He has been the politest and most amiable globetrotter this country has ever produced, but now, after almost 17 years of criss-crossing the world, Michael Palin has decided to hang up his boots and never make another travel series.

After notching up 100,000 miles that took his impeccable manners to over 80 countries, from the desert of Algeria to the wild tribal areas of Pakistan, Palin, who is 62 next week, said that age had finally caught up with him.

"I'm too old now for these big series. They can take, with planning, filming and editing, up to two years, or more. I might do the odd one-off programme, but no more series and definitely no more long trips," he said.

Palin, who shot to fame in 1969 with Monty Python's Flying Circus, has been credited with raising the demand for exotic holidays in what has been dubbed as the "Palin effect" by the tourist industry.

His six series have had him rush Around the World in 80 Days, travel from Pole to Pole, trek around the pacific in Full Circle, cross the Sahara, yomp across the Himalaya and trace the footsteps of "Papa" in Hemingway Adventure.

His last series, which gained audiences of more than 8 million last autumn on BBC1, seems to have done for his roaming.

"That's it. I could never top Himalaya. I had a fantastic crew on that series and I can't believe I'll be so lucky again. When we are making the series and putting the books together there isn't much time for a life outside travelling, and that's what I intend to have for the foreseeable future.

"Of course, I shall be looking at maps, and reading books and timetables as avidly as I ever did before, but, for a while at least, they will lead me on a few trips of my own. Perhaps I could do a simpler one, like A History of Gospel Oak," he said.

For many years, Palin has lived in the north London "urban village" of Gospel Oak with his wife, Helen, whom he met on a childhood holiday to Southwold, Suffolk.

His travels began in 1988 at the Reform Club in London with a series called Around the World in 80 Days, an attempt to replicate, albeit in a different way, the fictional journey of Jules Verne's Phileas Fogg.

He once said about that trip: "I always wanted to be an explorer, but until September 25, 1988, it seemed I was doomed to be nothing more than a very silly person. On that day, I set out on a journey which was to change my life. With one bound, it transformed me from being a very silly person to being a very silly explorer."

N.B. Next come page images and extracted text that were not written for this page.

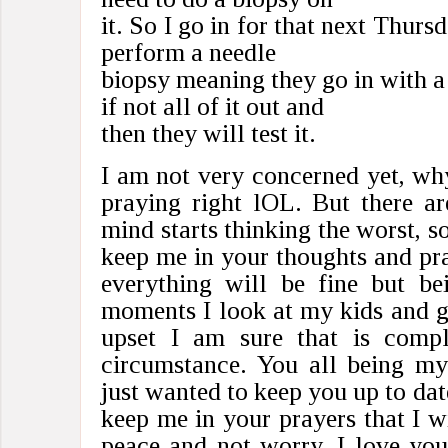
it. So I go in for that next Thurs
perform a needle
biopsy meaning they go in with 
if not all of it out and
then they will test it.
I am not very concerned yet, w
praying right lOL. But there a
mind starts thinking the worst, so
keep me in your thoughts and pray
everything will be fine but b
moments I look at my kids and ge
upset I am sure that is compl
circumstance. You all being my
just wanted to keep you up to dat
keep me in your prayers that I w
peace and not worry. I love yo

His subsequent travels have earned him numerous accolades including a Bafta special award for his television career and, just last week, the TV and Film Book of the Year award prize for Himalaya at the British Book Awards.

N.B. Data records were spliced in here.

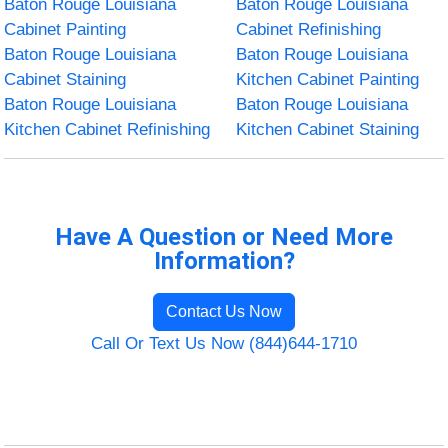
Baton Rouge Louisiana
Baton Rouge Louisiana
Cabinet Painting
Cabinet Refinishing
Baton Rouge Louisiana
Baton Rouge Louisiana
Cabinet Staining
Kitchen Cabinet Painting
Baton Rouge Louisiana
Baton Rouge Louisiana
Kitchen Cabinet Refinishing
Kitchen Cabinet Staining
Have A Question or Need More
Information?
Contact Us Now
Call Or Text Us Now (844)644-1710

During his travels, he has had brushes with Maoist rebels, washed elephants in Assam, eaten maggots and bull's penis, drunk a palm wine in Peru fermented with human saliva and had an audience with the Dalai Lama, who greeted Palin, saying, "I know you, I've seen you on the television".

His popularity has pushed sales of books, videos and DVDs associated with his series into the millions - the hardback version of Himalaya alone has sold more than 600,000 copies.

His series have also led to a rise in the number of people travelling to exotic locations. A spokesman for the Association of British Travel Agents, said: Over the years Michael Palin has been more responsible than any other individual for inspiring people to travel to exciting locations."